Nel caso in cui l’Inps accrediti per errore una somma più elevata del dovuto, non può pretendere il rimborso. A stabilirlo la sentenza n. 482/2017 della Cassazione. L’ente erogatore può rettificare in ogni momento le pensioni per via di errori di qualsiasi natura, ma non può recuperare le somme già corrisposte, a meno che l’indebita prestazione sia dipesa dal dolo dell’interessato.
Con tale sentenza, la Cassazione ha rigettato il ricorso dell’Inps avverso la decisione d’Appello che aveva riconosciuto a un avvocato il diritto alla retribuzione e al trattamento di quiescenza corrisposti dall’istituto durante il rapporto di lavoro intercorso e l’attribuzione della pensione originariamente corrisposta dalla data delle dimissioni, “costituendo i medesimi diritti quesiti intoccabili per fatti successivi”.
L'Inps si era rivolta alla Cassazione lamentando che la Corte d’Appello non aveva tenuto conto dell’errore nel maggior trattamento retributivo provvisoriamente corrisposto all’ex dipendente pubblico e sostenendo di essere legittimata a recuperare l'importo indebitamente erogato.

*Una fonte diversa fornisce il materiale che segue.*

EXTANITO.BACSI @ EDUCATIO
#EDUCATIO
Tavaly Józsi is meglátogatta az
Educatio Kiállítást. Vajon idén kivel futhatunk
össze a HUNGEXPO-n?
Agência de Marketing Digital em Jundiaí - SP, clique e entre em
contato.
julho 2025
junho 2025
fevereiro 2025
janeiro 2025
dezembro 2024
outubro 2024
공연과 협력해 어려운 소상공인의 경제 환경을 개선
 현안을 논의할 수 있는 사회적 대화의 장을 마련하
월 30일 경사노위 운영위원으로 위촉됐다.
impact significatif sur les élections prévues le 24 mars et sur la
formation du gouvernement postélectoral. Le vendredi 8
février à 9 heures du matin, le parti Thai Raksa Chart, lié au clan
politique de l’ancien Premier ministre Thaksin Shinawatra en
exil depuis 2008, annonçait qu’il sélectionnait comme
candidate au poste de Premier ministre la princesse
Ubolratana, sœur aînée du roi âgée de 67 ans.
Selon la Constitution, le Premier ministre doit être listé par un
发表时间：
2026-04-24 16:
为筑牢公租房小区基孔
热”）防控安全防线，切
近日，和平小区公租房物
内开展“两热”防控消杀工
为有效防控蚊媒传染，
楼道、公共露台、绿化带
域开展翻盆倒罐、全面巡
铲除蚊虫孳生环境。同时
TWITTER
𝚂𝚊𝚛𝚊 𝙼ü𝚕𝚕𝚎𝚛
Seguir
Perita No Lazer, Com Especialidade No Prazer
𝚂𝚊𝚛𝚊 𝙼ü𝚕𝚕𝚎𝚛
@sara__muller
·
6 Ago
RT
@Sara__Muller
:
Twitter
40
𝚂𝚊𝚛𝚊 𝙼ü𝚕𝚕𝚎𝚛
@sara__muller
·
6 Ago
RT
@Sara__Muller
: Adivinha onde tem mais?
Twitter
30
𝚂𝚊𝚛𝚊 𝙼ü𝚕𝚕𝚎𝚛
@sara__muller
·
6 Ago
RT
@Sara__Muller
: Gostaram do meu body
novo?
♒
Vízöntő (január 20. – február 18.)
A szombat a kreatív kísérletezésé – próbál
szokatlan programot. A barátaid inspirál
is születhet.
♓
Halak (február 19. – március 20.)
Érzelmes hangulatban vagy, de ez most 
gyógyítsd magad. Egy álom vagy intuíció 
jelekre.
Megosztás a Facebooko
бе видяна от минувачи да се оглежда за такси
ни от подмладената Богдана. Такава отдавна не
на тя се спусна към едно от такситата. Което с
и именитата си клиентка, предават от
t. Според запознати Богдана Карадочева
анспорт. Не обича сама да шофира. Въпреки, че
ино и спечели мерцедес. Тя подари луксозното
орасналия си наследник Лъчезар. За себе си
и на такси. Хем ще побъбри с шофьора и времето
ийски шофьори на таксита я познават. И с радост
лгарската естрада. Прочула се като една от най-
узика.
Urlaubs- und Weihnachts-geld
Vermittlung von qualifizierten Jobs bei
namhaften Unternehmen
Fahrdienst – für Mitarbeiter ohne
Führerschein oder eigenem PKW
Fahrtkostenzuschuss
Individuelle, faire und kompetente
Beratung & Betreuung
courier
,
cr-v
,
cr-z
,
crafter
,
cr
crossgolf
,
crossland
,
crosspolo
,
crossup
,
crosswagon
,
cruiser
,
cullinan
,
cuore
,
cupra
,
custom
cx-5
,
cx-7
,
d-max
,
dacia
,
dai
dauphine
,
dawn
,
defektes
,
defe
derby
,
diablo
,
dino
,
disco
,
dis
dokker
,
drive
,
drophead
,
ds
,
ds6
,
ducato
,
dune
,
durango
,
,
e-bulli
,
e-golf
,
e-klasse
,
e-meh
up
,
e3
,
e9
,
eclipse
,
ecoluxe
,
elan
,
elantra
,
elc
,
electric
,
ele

Ma per la Suprema Corte i motivi non sono fondati.
Contrariamente alla tesi sostenuta dall’istituto, gli Ermellini hanno fatto appello all’art. 52 della l. n. 88/1989, che esprime il principio generale di irripetibilità delle pensioni (cfr. Cass n. 328/2002), in base al quale “le pensioni possono essere in ogni momento rettificate dagli enti erogatori in caso di errore di qualsiasi natura commesso in sede di attribuzione o di erogazione della pensione, ma non si fa luogo al recupero delle somme corrisposte, salvo che l’indebita prestazione sia dovuta a dolo dell'interessato”.